Artificial intelligence is not just shifting what gets taught or how fast — it’s reshaping what it means to learn, think, and teach.

Across the country, a middle school science teacher asked his students to predict how many atoms in an apple become part of their bodies after digestion. Instead of turning to a textbook, they turned to ChatGPT — not for an answer, but for a starting point. “We evaluated its response together,” he said. “It wasn’t about whether AI was right or wrong. It was about using it to think better.”

These stories reflect a quiet revolution happening in classrooms: Artificial intelligence is not just shifting what gets taught or how fast — it’s reshaping what it means to learn, think, and teach.

Since ChatGPT’s public release in late 2022, generative AI tools have flooded into K-12 classrooms.
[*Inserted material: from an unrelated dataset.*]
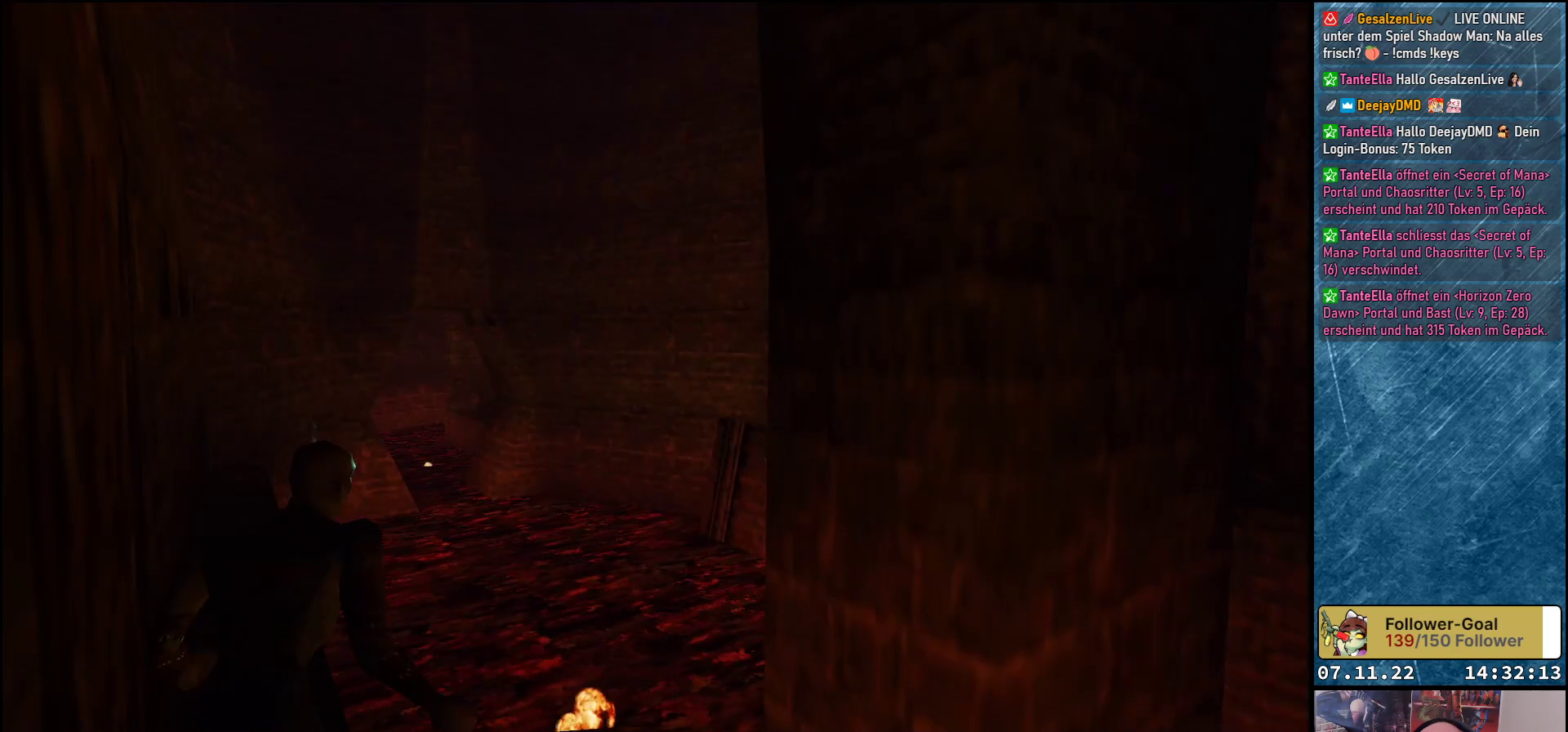
{"buttons": ["DPAD_UP"], "left_stick": "center", "events": [[50, "DPAD_LEFT", "down"], [217, "DPAD_LEFT", "up"]]}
Some forward-thinking school networks are building their own systems and trying to launch new approaches to professional development for teachers. Other, often less well-resourced school districts, are grappling with single-issue concerns such as cheating or safety.
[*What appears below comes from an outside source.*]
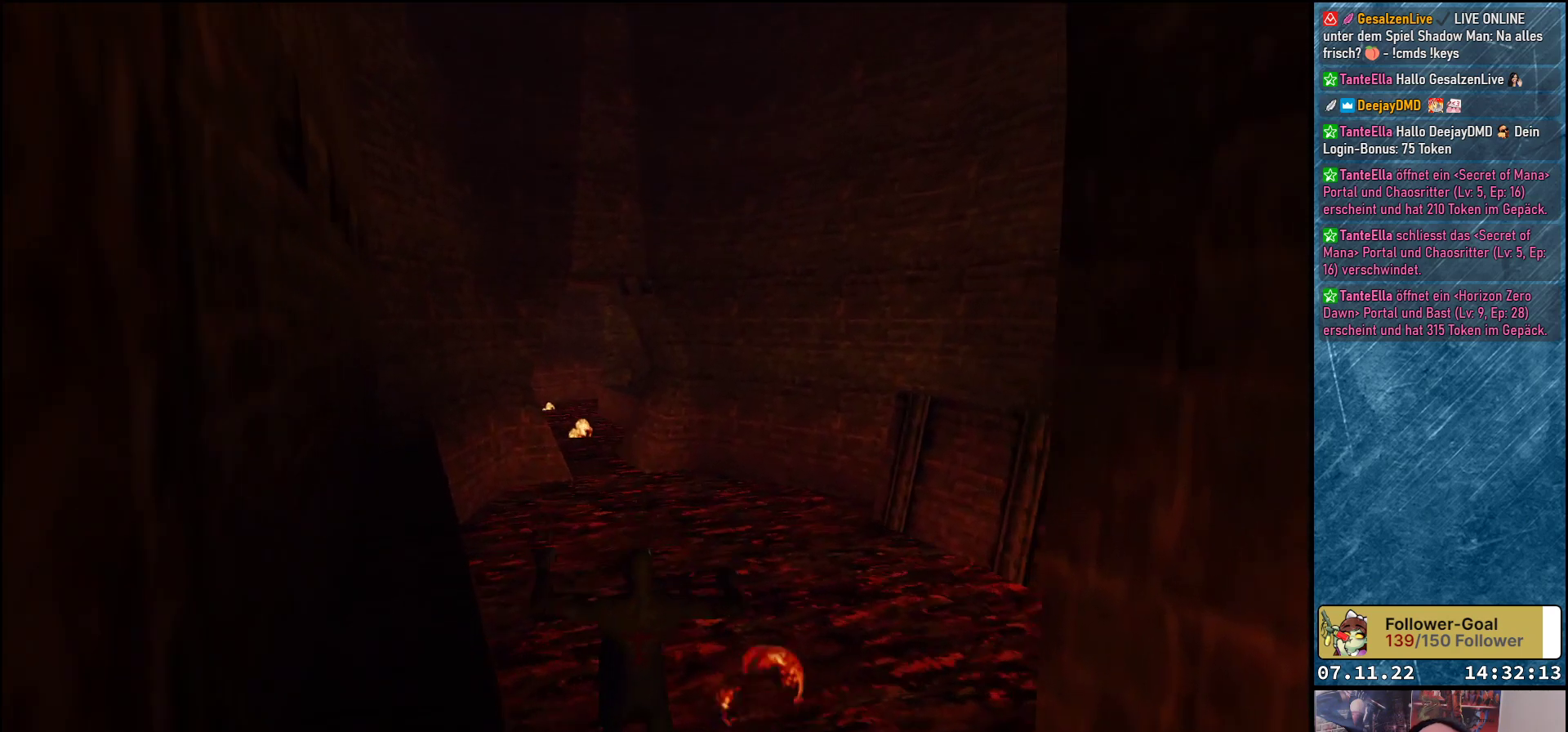
{"buttons": ["DPAD_UP", "DPAD_LEFT"], "left_stick": "center", "events": [[383, "DPAD_LEFT", "down"]]}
How teachers and students are using AI now

The uses and impact of teacher engagement with GPT technologies are not yet well documented. But one thing is clear: Teachers and students are using these technologies in both unexpected and oddly familiar ways. Teachers have enlisted ChatGPT, Gemini, and a host of other AI-driven technologies to support them in tasks such as gathering ideas for units, lesson planning, or applying rubrics to evaluate student work. Students, too, are increasingly working with AI tools — mostly at home. They are redefining their own work processes and “products,” and it’s hard to tell who is doing what in the learning process.

In our more than 60 interviews with a diverse pool of teachers who teach in middle and high schools in California, Hawaii, Michigan, New York, Pennsylvania, and Texas, we heard enough to know that AI is making noteworthy inroads into how lessons are planned, carried out, and reflected upon. Students are writing drafts, answering homework questions, creating PowerPoint presentations, and analyzing lab results, all with the help of AI-driven large language models (LLMs).
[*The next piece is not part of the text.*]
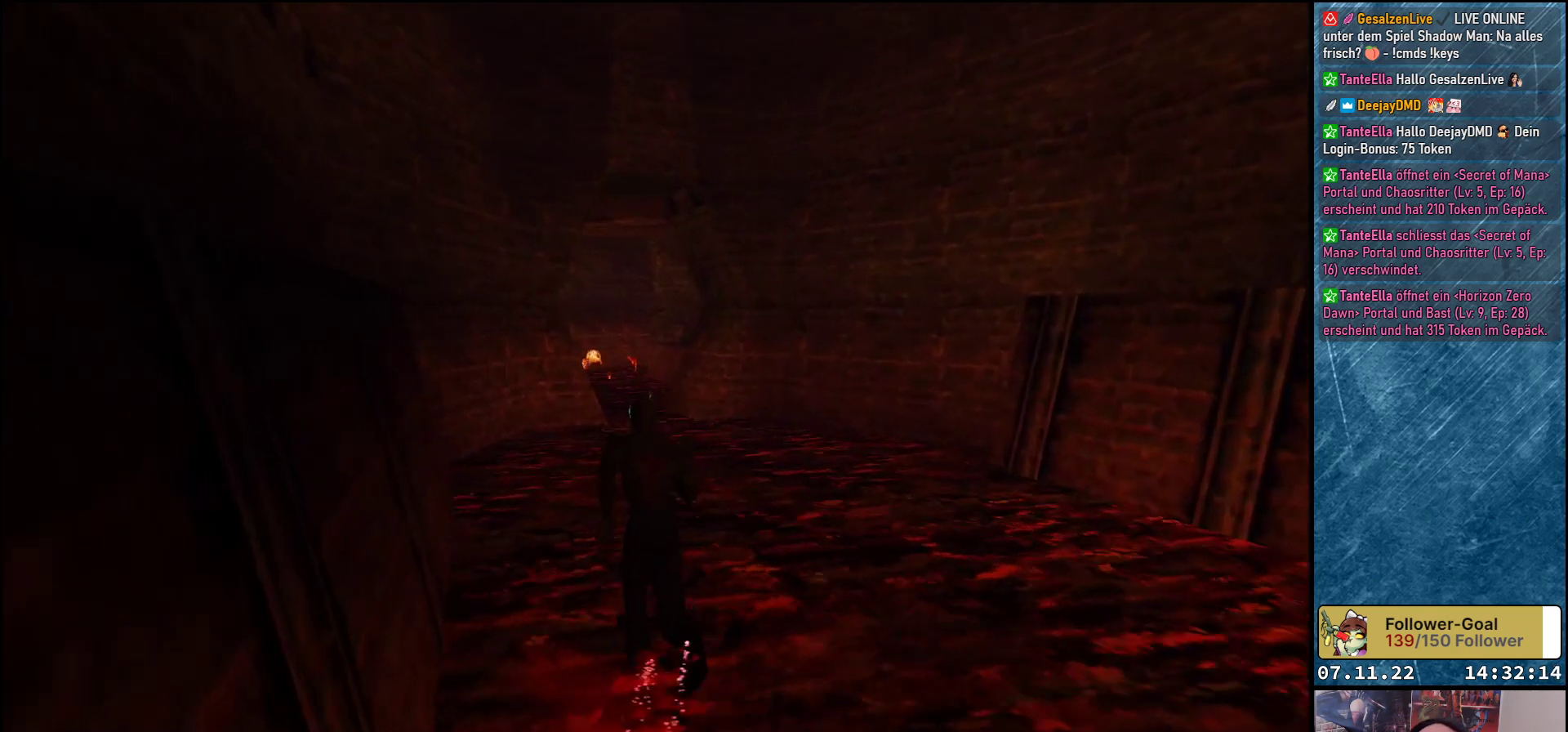
{"buttons": ["DPAD_UP", "DPAD_RIGHT"], "left_stick": "center", "events": [[50, "DPAD_LEFT", "up"], [383, "DPAD_RIGHT", "down"]]}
Teachers and students are using these technologies in both unexpected and oddly familiar ways.

In the brave new world of AI-infused teaching and learning, these new ways of “doing school” follow familiar patterns. Sometimes the effort is creative and exploratory; other times it looks hastily done and perfunctory.

Whether they use it for lesson planning, grading student work, or communicating with parents and guardians, teachers told us that generative AI is no longer just a digital assistant. It is becoming a pedagogical actor (or co-teacher) working alongside other members of the educational ecosystem. To assist with their ever-increasing workloads, students, teachers, and administrators are using AI agents to get things done. For educators under constant time crunches, AI may indeed help them with “getting it done.” But what does its use mean for teaching and learning? By listening to what teachers are telling us — in their own words — about how AI is (and is not) changing teaching and learning in their classrooms, we learned there is as much concern as there is hope.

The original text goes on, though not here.